By deploying W Energy Software’s TMS solution, the company’s accounting team reduced invoicing time to a maximum of four days, with 90 percent of customer invoices being submitted within one day, while giving it the assurance that it has invoiced 100 percent of its accounts receivable. The solution also helps the oil field supplier avoid millions in sales tax reporting (from a well-known ETRM tax software package) with W Energy Software’s all-inclusive tax module that cut tax preparation for the company from three months to thirty minutes. The solution has had a significant positive impact on its cash flow, enabling the company to purchase more finished fuels and refined products, increase sales and remain positioned for growth.

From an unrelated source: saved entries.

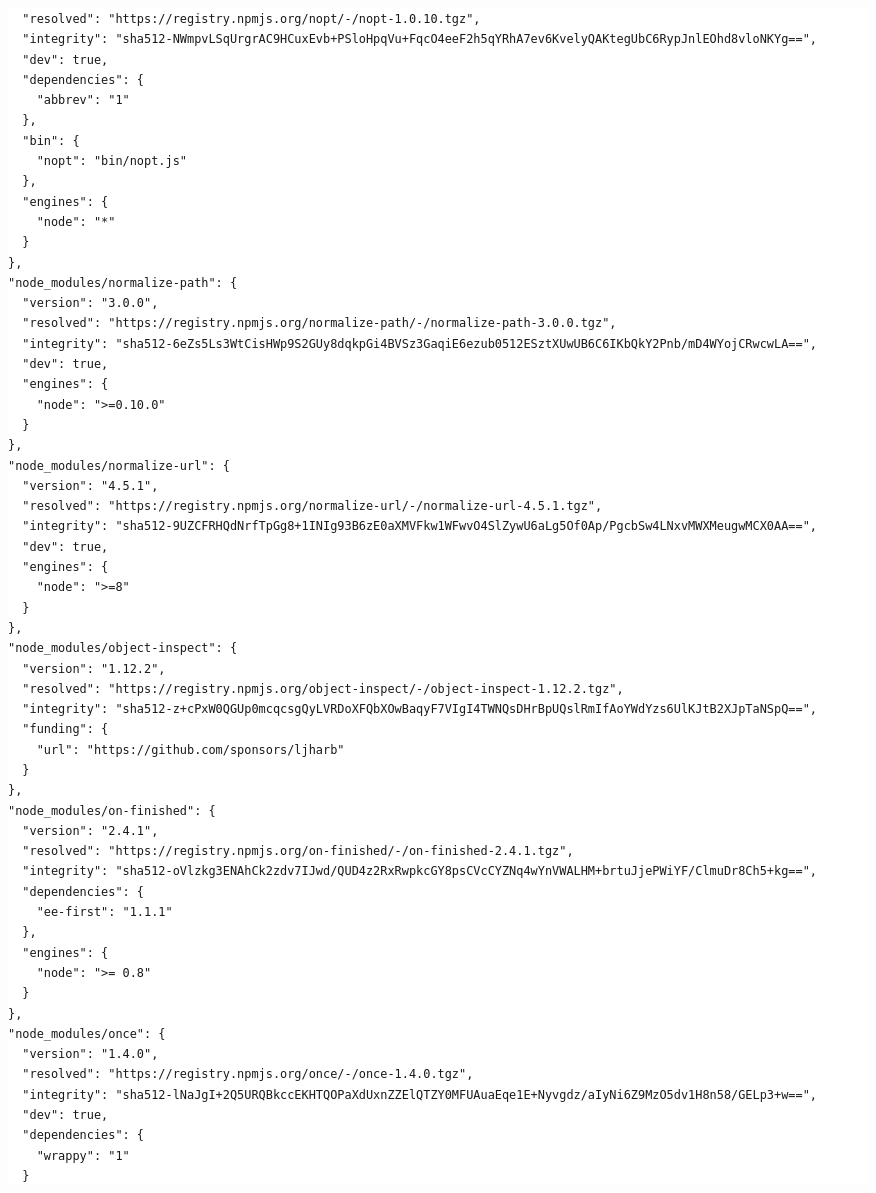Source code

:      "resolved": "https://registry.npmjs.org/nopt/-/nopt-1.0.10.tgz",
      "integrity": "sha512-NWmpvLSqUrgrAC9HCuxEvb+PSloHpqVu+FqcO4eeF2h5qYRhA7ev6KvelyQAKtegUbC6RypJnlEOhd8vloNKYg==",
      "dev": true,
      "dependencies": {
        "abbrev": "1"
      },
      "bin": {
        "nopt": "bin/nopt.js"
      },
      "engines": {
        "node": "*"
      }
    },
    "node_modules/normalize-path": {
      "version": "3.0.0",
      "resolved": "https://registry.npmjs.org/normalize-path/-/normalize-path-3.0.0.tgz",
      "integrity": "sha512-6eZs5Ls3WtCisHWp9S2GUy8dqkpGi4BVSz3GaqiE6ezub0512ESztXUwUB6C6IKbQkY2Pnb/mD4WYojCRwcwLA==",
      "dev": true,
      "engines": {
        "node": ">=0.10.0"
      }
    },
    "node_modules/normalize-url": {
      "version": "4.5.1",
      "resolved": "https://registry.npmjs.org/normalize-url/-/normalize-url-4.5.1.tgz",
      "integrity": "sha512-9UZCFRHQdNrfTpGg8+1INIg93B6zE0aXMVFkw1WFwvO4SlZywU6aLg5Of0Ap/PgcbSw4LNxvMWXMeugwMCX0AA==",
      "dev": true,
      "engines": {
        "node": ">=8"
      }
    },
    "node_modules/object-inspect": {
      "version": "1.12.2",
      "resolved": "https://registry.npmjs.org/object-inspect/-/object-inspect-1.12.2.tgz",
      "integrity": "sha512-z+cPxW0QGUp0mcqcsgQyLVRDoXFQbXOwBaqyF7VIgI4TWNQsDHrBpUQslRmIfAoYWdYzs6UlKJtB2XJpTaNSpQ==",
      "funding": {
        "url": "https://github.com/sponsors/ljharb"
      }
    },
    "node_modules/on-finished": {
      "version": "2.4.1",
      "resolved": "https://registry.npmjs.org/on-finished/-/on-finished-2.4.1.tgz",
      "integrity": "sha512-oVlzkg3ENAhCk2zdv7IJwd/QUD4z2RxRwpkcGY8psCVcCYZNq4wYnVWALHM+brtuJjePWiYF/ClmuDr8Ch5+kg==",
      "dependencies": {
        "ee-first": "1.1.1"
      },
      "engines": {
        "node": ">= 0.8"
      }
    },
    "node_modules/once": {
      "version": "1.4.0",
      "resolved": "https://registry.npmjs.org/once/-/once-1.4.0.tgz",
      "integrity": "sha512-lNaJgI+2Q5URQBkccEKHTQOPaXdUxnZZElQTZY0MFUAuaEqe1E+Nyvgdz/aIyNi6Z9MzO5dv1H8n58/GELp3+w==",
      "dev": true,
      "dependencies": {
        "wrappy": "1"
      }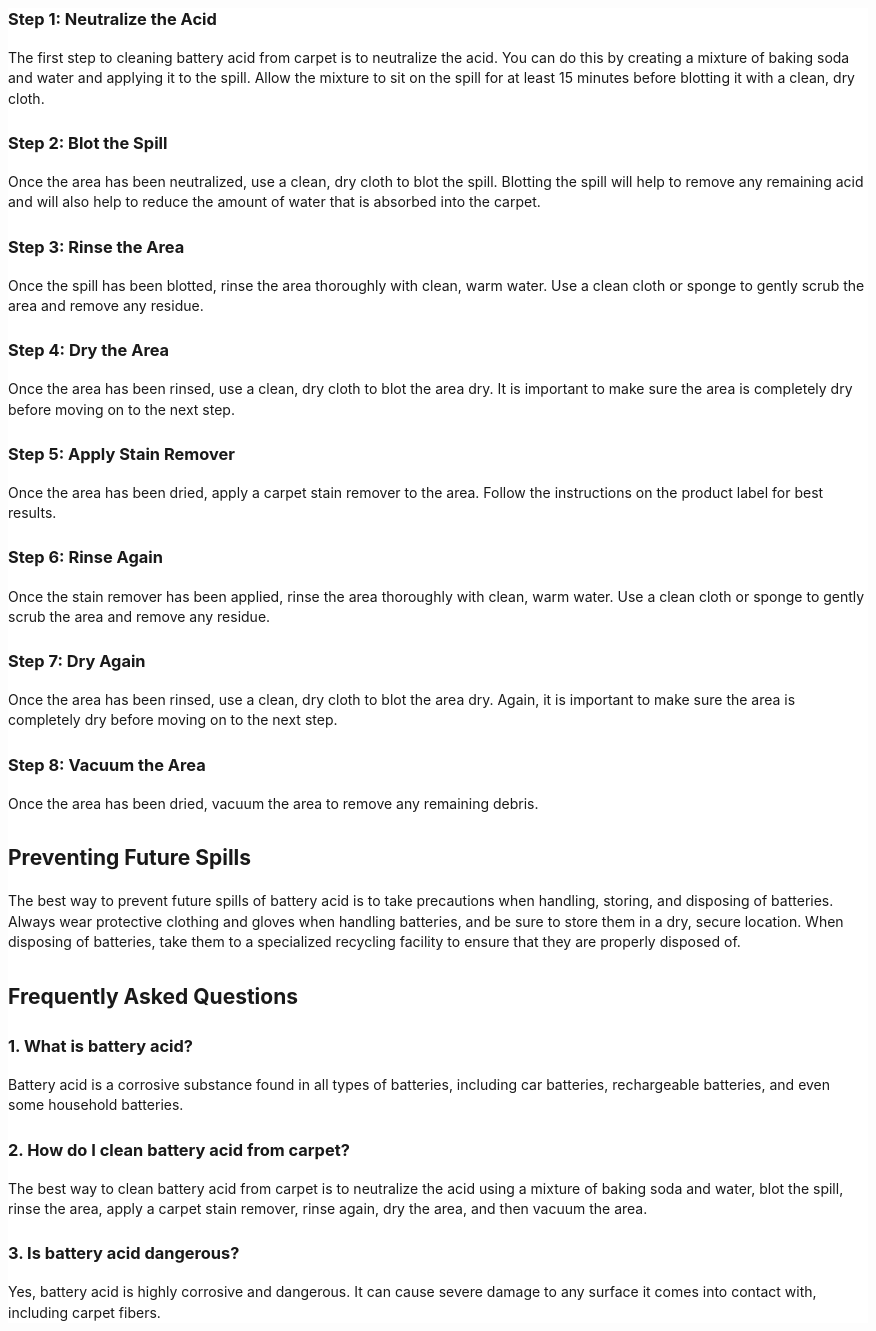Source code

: <h3>Step 1: Neutralize the Acid</h3>

The first step to cleaning battery acid from carpet is to neutralize the acid. You can do this by creating a mixture of baking soda and water and applying it to the spill. Allow the mixture to sit on the spill for at least 15 minutes before blotting it with a clean, dry cloth.

<h3>Step 2: Blot the Spill</h3>

Once the area has been neutralized, use a clean, dry cloth to blot the spill. Blotting the spill will help to remove any remaining acid and will also help to reduce the amount of water that is absorbed into the carpet.

<h3>Step 3: Rinse the Area</h3>

Once the spill has been blotted, rinse the area thoroughly with clean, warm water. Use a clean cloth or sponge to gently scrub the area and remove any residue.

<h3>Step 4: Dry the Area</h3>

Once the area has been rinsed, use a clean, dry cloth to blot the area dry. It is important to make sure the area is completely dry before moving on to the next step.

<h3>Step 5: Apply Stain Remover</h3>

Once the area has been dried, apply a carpet stain remover to the area. Follow the instructions on the product label for best results.

<h3>Step 6: Rinse Again</h3>

Once the stain remover has been applied, rinse the area thoroughly with clean, warm water. Use a clean cloth or sponge to gently scrub the area and remove any residue.

<h3>Step 7: Dry Again</h3>

Once the area has been rinsed, use a clean, dry cloth to blot the area dry. Again, it is important to make sure the area is completely dry before moving on to the next step.

<h3>Step 8: Vacuum the Area</h3>

Once the area has been dried, vacuum the area to remove any remaining debris.

<h2>Preventing Future Spills</h2>

The best way to prevent future spills of battery acid is to take precautions when handling, storing, and disposing of batteries. Always wear protective clothing and gloves when handling batteries, and be sure to store them in a dry, secure location. When disposing of batteries, take them to a specialized recycling facility to ensure that they are properly disposed of. 

<h2>Frequently Asked Questions</h2>

<h3>1. What is battery acid?</h3>
Battery acid is a corrosive substance found in all types of batteries, including car batteries, rechargeable batteries, and even some household batteries. 

<h3>2. How do I clean battery acid from carpet?</h3>
The best way to clean battery acid from carpet is to neutralize the acid using a mixture of baking soda and water, blot the spill, rinse the area, apply a carpet stain remover, rinse again, dry the area, and then vacuum the area.

<h3>3. Is battery acid dangerous?</h3>
Yes, battery acid is highly corrosive and dangerous. It can cause severe damage to any surface it comes into contact with, including carpet fibers.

Best-in-class energy traders are defined by their margins, customer experience and agility to meet evolving market conditions head on. Increasingly, best-in-class risk management in the oil field must incorporate environmental stewardship – not just financial and regulatory risk mitigation – especially as Wall Street, private equity and the public look beyond the wellhead into the broader energy supply chain for ESG improvement. Energy traders, bulk commodity transportation providers, crude first purchasers and other oil field players who rely on large scale trucking operations have an opportunity to embrace digital transformation, enabling organizations to grow revenue and improve customer experience while reducing their carbon footprint and maintaining a social license to operate.

Author Profile

Jeff O’Block has an extensive background in energy accounting and transportation. He is the founder of Chorus Logistics, the leading provider of cloud-based and mobile transportation management solutions (a W Energy Software company). O’Block co-founded Confirmation Corporation, (acquired by the New York Mercantile Exchange in 2002), a developer of software that provides confirmation services to subscribed trading companies. He is co-founder of Texas Cedar Clearing, which has become a premiere oil services company in Texas specializing in seismic line clearing, road building, transportation, site preparation and cleanup, pipeline construction and right-of-way work. O’Block was also the co-founder of PSC Energy, the original developer of GMS, one of the most successful energy trading platforms that became a very popular trade capture, scheduling, and accounting system (acquired by Altra Energy in 2000 and now supported by Sungard). He has assisted pipeline companies in authoring tariffs and is an expert in pipeline operations. O’Block is also a pilot with more than 3,000 hours of flight time.